A good point of reference for jog wheel on hardware is the oscilloscope. It's been a standard input there for decades now, both for manipulating values and navigating menus. Some oscilloscope standards don't make as much sense for the camera (e.g. knob press to go to trigger time), but press to toggle/change selection and/or scroll speed both seem like natural UI options.
Press+hold is generally unwieldy, so I'm against that, but I could be on board with a long-press to open a meta-selection menu, then long press to exit selection menu. For navigating a video, for example, a long press would bring up a menu showing different speed selections you can choose from, but short pressing would immediately toggle between 2 (or the proposed 4). That would allow you to have some "quick" options, but also choose from all the options with minimal extra hassle.

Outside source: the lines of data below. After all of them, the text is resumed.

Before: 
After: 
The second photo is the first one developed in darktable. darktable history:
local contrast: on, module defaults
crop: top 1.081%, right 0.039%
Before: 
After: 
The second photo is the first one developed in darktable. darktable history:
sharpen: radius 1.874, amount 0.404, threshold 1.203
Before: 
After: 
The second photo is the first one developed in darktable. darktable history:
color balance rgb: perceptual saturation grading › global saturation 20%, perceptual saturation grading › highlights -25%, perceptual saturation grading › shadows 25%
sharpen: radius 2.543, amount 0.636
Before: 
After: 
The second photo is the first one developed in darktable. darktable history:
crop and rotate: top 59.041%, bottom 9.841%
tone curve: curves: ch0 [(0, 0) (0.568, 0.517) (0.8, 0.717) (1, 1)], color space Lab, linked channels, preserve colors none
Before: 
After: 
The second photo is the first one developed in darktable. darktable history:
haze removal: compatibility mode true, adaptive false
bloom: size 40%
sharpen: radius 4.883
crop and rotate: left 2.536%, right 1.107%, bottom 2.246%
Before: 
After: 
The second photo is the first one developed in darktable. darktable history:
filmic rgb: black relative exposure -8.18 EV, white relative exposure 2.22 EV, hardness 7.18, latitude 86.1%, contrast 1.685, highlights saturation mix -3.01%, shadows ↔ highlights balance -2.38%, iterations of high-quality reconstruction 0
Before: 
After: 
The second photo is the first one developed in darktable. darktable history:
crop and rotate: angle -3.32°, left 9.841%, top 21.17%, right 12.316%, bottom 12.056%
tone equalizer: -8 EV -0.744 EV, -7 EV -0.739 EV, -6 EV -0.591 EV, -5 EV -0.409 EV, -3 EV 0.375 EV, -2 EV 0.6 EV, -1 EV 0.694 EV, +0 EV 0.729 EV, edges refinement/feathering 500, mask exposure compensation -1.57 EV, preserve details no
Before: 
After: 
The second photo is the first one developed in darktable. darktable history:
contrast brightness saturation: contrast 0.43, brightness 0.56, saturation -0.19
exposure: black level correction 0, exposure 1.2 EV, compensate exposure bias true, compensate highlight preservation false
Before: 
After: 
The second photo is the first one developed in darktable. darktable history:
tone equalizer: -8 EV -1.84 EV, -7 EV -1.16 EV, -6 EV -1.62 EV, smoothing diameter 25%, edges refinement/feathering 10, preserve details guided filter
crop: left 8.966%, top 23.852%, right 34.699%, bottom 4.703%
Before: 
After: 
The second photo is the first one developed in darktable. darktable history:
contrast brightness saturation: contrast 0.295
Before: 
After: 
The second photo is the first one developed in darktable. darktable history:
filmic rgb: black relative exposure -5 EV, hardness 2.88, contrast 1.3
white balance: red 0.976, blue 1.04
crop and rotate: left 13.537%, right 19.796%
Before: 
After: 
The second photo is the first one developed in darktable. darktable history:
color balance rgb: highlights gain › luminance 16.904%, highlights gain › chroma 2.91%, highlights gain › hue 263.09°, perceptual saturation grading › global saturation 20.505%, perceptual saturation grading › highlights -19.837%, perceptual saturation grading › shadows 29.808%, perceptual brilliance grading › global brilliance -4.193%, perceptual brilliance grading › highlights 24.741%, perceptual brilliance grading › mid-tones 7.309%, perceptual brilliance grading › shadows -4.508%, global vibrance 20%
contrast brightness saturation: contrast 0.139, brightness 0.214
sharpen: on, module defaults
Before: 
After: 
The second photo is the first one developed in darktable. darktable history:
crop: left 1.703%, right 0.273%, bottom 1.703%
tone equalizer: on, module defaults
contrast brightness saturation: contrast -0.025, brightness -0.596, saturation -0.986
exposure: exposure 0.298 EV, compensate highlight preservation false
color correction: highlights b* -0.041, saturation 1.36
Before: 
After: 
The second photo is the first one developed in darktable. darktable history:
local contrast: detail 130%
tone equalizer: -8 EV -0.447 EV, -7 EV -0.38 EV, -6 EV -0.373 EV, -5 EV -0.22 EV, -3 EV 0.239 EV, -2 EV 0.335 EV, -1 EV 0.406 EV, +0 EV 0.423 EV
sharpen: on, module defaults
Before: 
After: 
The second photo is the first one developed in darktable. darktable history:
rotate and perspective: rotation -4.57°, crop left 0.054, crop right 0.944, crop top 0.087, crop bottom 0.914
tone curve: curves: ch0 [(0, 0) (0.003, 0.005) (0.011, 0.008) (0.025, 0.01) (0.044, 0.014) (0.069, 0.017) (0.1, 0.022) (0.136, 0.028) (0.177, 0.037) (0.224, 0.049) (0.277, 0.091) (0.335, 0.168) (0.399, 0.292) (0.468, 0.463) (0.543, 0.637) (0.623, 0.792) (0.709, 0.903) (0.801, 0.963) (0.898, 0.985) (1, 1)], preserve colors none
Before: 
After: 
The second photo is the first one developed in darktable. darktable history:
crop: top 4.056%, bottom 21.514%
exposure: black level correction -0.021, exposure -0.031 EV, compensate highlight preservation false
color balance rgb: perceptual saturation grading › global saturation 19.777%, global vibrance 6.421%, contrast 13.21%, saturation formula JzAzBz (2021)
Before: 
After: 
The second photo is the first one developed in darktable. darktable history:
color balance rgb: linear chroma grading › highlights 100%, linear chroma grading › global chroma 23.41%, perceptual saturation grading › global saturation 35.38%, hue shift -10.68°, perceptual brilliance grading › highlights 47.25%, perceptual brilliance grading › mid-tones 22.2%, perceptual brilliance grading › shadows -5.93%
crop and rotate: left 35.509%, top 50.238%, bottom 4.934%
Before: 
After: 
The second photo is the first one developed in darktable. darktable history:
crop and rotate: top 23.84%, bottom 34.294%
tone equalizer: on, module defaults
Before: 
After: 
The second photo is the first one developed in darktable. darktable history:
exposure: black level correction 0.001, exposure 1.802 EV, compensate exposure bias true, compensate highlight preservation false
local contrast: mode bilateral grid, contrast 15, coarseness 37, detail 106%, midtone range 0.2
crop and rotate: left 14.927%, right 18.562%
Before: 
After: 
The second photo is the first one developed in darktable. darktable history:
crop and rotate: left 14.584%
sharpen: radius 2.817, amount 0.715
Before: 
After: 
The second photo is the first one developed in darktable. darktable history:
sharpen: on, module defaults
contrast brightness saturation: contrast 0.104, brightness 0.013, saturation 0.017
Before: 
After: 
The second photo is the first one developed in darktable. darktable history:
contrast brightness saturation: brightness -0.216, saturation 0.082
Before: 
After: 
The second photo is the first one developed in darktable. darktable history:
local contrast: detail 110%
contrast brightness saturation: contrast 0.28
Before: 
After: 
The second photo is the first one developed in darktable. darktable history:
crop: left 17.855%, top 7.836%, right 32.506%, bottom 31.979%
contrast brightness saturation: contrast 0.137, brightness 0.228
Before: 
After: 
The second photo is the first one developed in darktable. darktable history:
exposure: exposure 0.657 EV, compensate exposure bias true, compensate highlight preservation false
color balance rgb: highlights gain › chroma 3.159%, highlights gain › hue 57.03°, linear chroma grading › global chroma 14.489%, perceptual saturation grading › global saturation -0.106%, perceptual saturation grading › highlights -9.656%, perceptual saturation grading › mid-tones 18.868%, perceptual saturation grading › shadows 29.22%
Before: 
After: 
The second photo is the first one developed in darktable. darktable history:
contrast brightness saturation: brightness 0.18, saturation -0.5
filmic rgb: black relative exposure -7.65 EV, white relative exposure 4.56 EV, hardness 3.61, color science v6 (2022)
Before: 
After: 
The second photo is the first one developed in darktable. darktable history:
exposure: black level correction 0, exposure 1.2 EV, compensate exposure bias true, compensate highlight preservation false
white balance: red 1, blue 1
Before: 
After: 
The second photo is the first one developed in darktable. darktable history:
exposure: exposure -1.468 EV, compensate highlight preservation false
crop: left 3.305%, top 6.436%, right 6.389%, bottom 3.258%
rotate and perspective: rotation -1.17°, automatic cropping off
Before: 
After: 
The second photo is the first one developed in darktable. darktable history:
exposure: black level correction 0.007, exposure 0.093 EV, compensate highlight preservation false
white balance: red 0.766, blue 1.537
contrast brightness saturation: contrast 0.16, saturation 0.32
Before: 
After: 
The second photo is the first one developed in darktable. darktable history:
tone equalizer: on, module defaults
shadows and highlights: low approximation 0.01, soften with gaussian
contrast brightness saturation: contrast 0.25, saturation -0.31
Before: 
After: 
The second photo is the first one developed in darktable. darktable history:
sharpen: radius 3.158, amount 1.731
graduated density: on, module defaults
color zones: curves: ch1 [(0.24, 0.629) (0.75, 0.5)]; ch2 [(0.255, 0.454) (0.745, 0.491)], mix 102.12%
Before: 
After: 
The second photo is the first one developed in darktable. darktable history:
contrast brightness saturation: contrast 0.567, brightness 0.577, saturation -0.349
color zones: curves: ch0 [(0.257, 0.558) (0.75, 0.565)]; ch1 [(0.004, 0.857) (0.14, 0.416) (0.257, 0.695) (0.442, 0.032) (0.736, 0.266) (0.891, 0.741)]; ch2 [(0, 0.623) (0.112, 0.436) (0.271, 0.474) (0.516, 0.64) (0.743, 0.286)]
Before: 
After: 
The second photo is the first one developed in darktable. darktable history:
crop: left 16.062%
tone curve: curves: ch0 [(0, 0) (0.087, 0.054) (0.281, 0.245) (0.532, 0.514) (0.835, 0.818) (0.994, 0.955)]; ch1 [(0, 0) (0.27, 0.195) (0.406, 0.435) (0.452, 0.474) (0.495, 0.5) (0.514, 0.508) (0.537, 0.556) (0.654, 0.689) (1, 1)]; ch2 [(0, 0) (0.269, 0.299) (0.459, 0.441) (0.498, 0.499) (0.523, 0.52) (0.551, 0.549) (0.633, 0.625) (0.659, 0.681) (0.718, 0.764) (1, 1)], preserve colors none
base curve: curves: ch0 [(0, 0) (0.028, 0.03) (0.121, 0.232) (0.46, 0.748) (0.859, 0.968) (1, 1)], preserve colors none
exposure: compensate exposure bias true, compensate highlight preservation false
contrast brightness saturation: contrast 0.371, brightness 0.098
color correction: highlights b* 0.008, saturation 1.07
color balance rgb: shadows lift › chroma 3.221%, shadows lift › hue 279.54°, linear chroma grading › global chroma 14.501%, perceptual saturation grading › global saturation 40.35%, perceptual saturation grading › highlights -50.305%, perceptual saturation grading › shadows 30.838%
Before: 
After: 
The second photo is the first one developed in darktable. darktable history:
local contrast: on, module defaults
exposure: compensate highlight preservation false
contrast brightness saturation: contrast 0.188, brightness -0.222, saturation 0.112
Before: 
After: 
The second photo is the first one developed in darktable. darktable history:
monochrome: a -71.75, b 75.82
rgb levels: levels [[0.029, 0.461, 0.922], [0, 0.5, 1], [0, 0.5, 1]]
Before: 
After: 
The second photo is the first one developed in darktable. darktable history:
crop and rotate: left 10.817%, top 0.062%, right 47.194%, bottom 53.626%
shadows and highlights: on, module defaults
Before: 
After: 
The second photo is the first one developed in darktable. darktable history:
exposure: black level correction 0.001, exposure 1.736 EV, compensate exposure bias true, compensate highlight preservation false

As for the issue of #frames vs %buffer, in StepMania, speed is controlled in two ways that are directly comparable: fractions of the default, and constants/fixed speeds. Rather than offering a fixed number of both types, they instead let you select the mode type and number independently, kind of like units. So for the camera, you could be in 1 Frame mode, then change the units to % and now you're knob moves 1% of the buffer each click instead. This means your UI only needs 2 input fields to cover every possible combination.
I'm definitely not saying we should model everything after oscilloscopes or dance video games, but rather trying to provide examples where these sorts of problems also exist, and how their solutions might help inform the design for the camera.